TACLOBAN CITY - A Japanese medical nonprofit organization and a local medical society in the Typhoon Haiyan-hit provinces of Leyte and Samar in the central Philippines launched the construction of the society's building to replace the office destroyed by last year's super typhoon.
Tomoko Iwamoto of the Association of Medical Doctors of Asia said the new building it is donating to the Leyte Medical Society will also be the Okayama-based group's emergency relief center if the need to set up one arises in the future.
The two-storey building in an uptown village in the Leyte capital Tacloban City, which bore Haiyan's brunt, is projected to cost 10 million yen ($87,000) and is expected to be completed in five or six months.

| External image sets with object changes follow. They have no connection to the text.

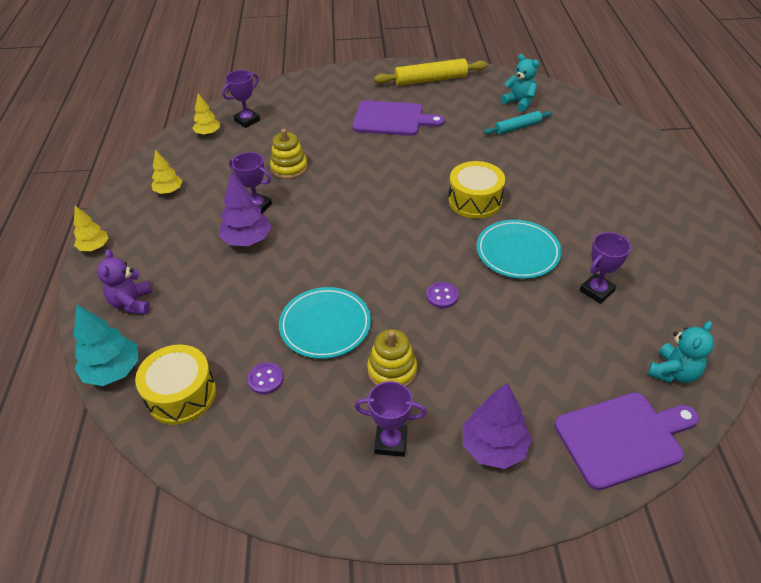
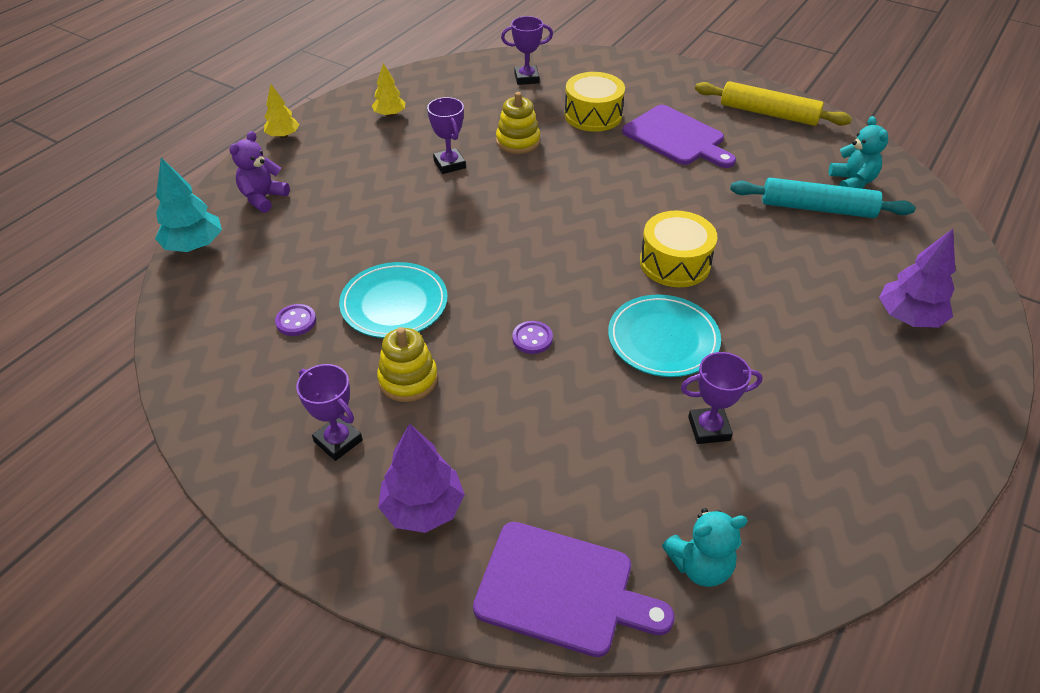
camera: 35 degrees right, 0 degrees up
yellow drum [135,344,216,425] -> yellow drum moved to [564,72,625,132]
yellow tree [192,93,220,135] -> none
purple tree [219,171,271,246] -> purple tree moved to [879,229,955,328]
turquoise rolling pin [484,111,552,135] -> turquoise rolling pin [730,178,916,218], size x1.62

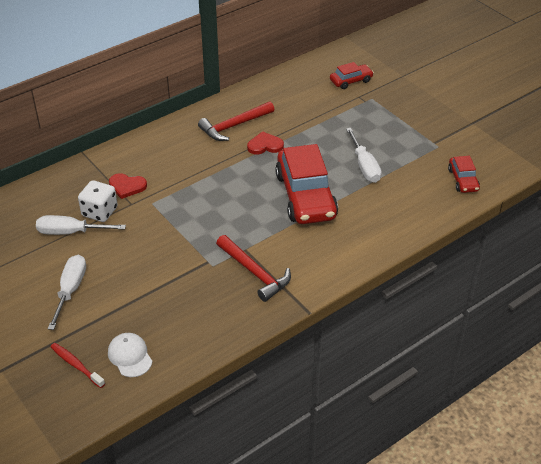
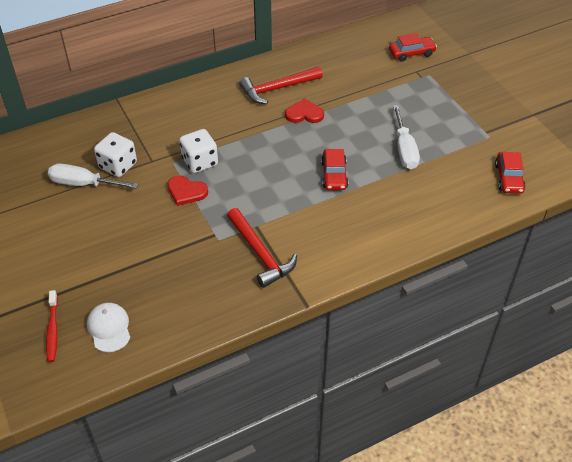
camera: 10 degrees right, 5 degrees up
white screwdriver [48,255,86,330] -> none
red toothbrush [51,343,105,388] -> red toothbrush turned 150 degrees counterclockwise [46,290,58,362]
red heart [109,173,147,199] -> red heart moved to [167,176,208,206]
red car [275,144,338,224] -> red car [321,149,348,190], size x0.49
none -> white dice [179,129,218,173]

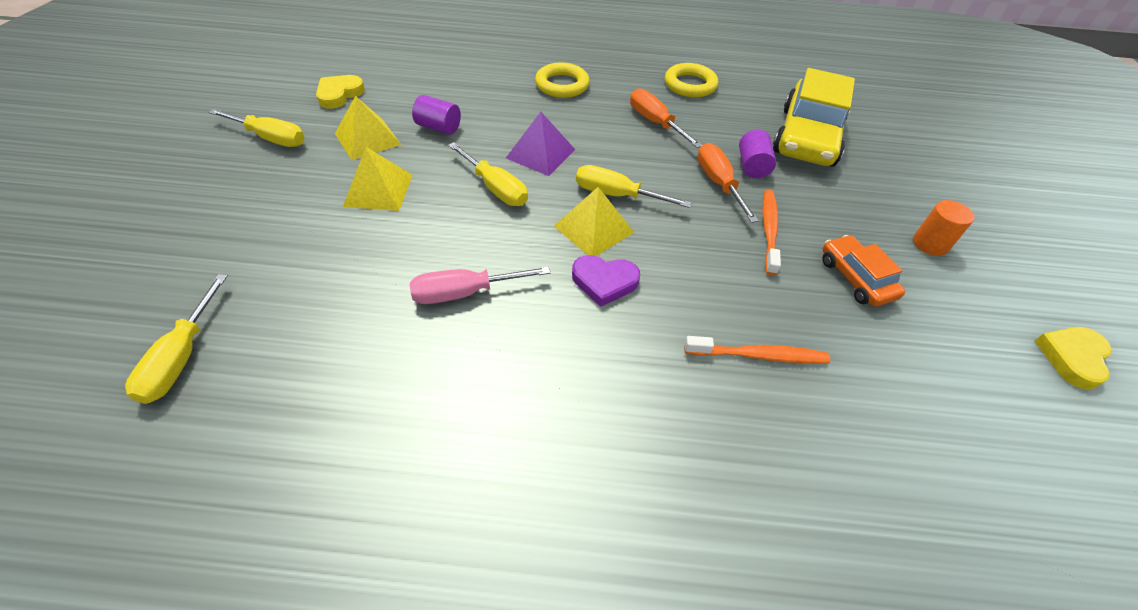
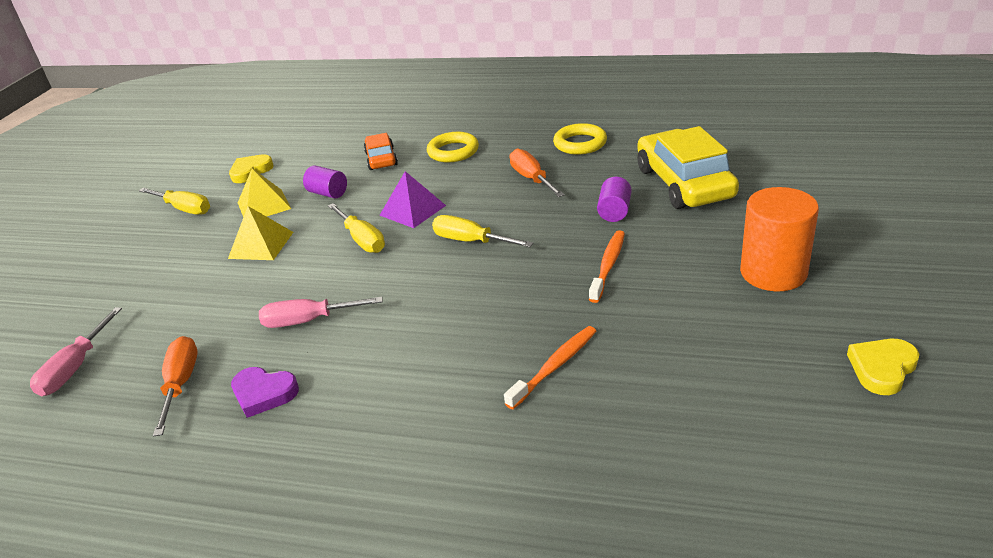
camera: 15 degrees right, 15 degrees down
yellow screwdriver [125,274,227,404] -> pink screwdriver [30,307,122,396]
yellow pyramid [554,187,634,256] -> none
purple heart [572,255,640,307] -> purple heart moved to [231,367,299,418]
orange toothbrush [684,336,830,364] -> orange toothbrush turned 60 degrees counterclockwise [504,326,596,409]
orange screwdriver [697,143,759,223] -> orange screwdriver moved to [153,336,198,437]
yellow car [773,68,855,167] -> yellow car turned 135 degrees clockwise [637,126,739,209]
orange car [822,235,905,307] -> orange car moved to [364,133,398,170]
orange cylinder [913,200,974,256] -> orange cylinder [740,187,819,291], size x1.84

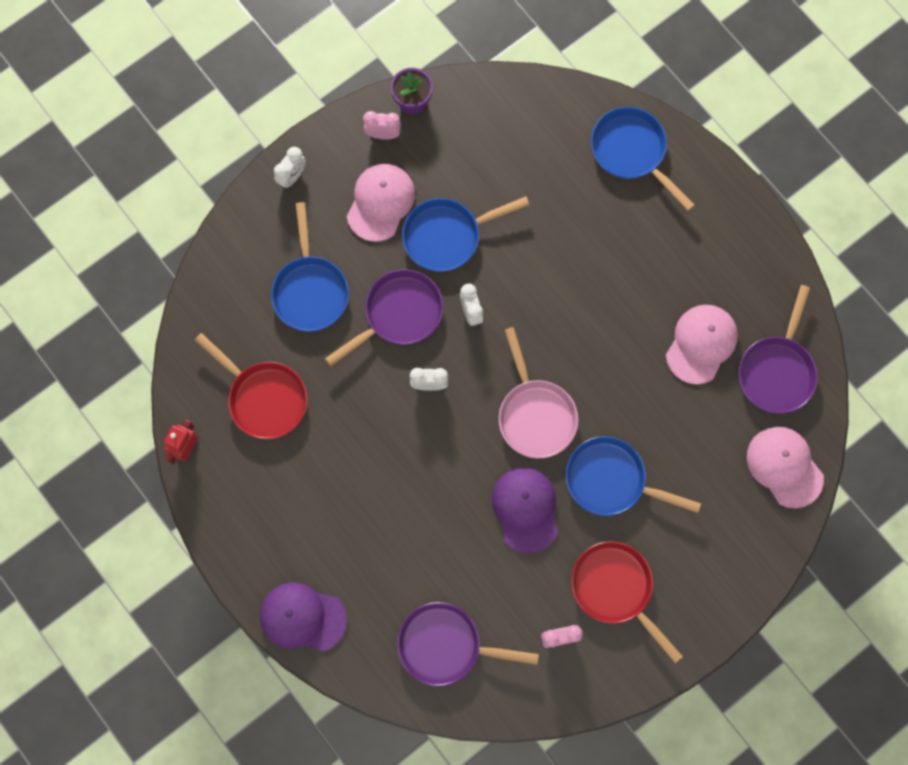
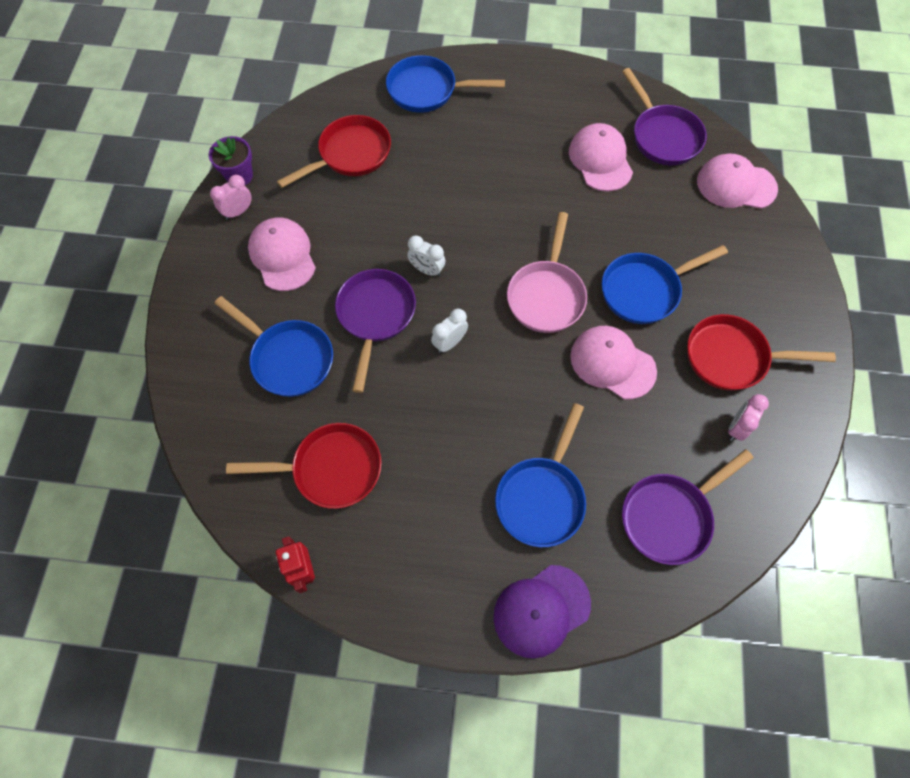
camera: 45 degrees left, 10 degrees down
white clock [274,147,306,188] -> none
blue pan [402,196,530,272] -> blue pan moved to [495,403,586,547]
purple cap [492,468,558,554] -> pink cap [570,326,657,399]
pink pan [499,327,578,459] -> pink pan turned 75 degrees clockwise [507,212,587,333]
none -> red pan [277,115,391,188]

Most of the funds are from the Japan Medical Association and the Fukuyama City Medical Association.
Iwamoto said her organization decided to donate a new building to the medical society after it learned, while conducting emergency relief assistance in the aftermath of Haiyan, that the local group's building did not survive the typhoon.
"If we rebuild their building, we can't only contribute to the local people through the Leyte Medical Society, we can also potentially contribute more in case another disaster happens in the future, because this would now be our main focal place," Iwamoto said.
Maria Elvira Casal, president of the Leyte Medical Society, said her organization's 500-strong physician members have their new office for conferences and scientific sessions and also a venue for future medical missions.
"You're a dream come true for all of us," Casal told Iwamoto during a groundbreaking ceremony.
The Association of Medical Doctors of Asia conducted medical missions for Haiyan victims beginning in December last year.
It also participated in free medical missions organized by the Leyte Medical Society from March to October this year.
Regarded as the strongest typhoon to hit land, Haiyan left 6,300 people dead, more than 1,000 missing, and some 4.1 million displaced in the central Philippines.
It also caused massive damage to infrastructure, agriculture and others that the government estimates will cost 89 billion pesos (around $2 billion) to replace or repair.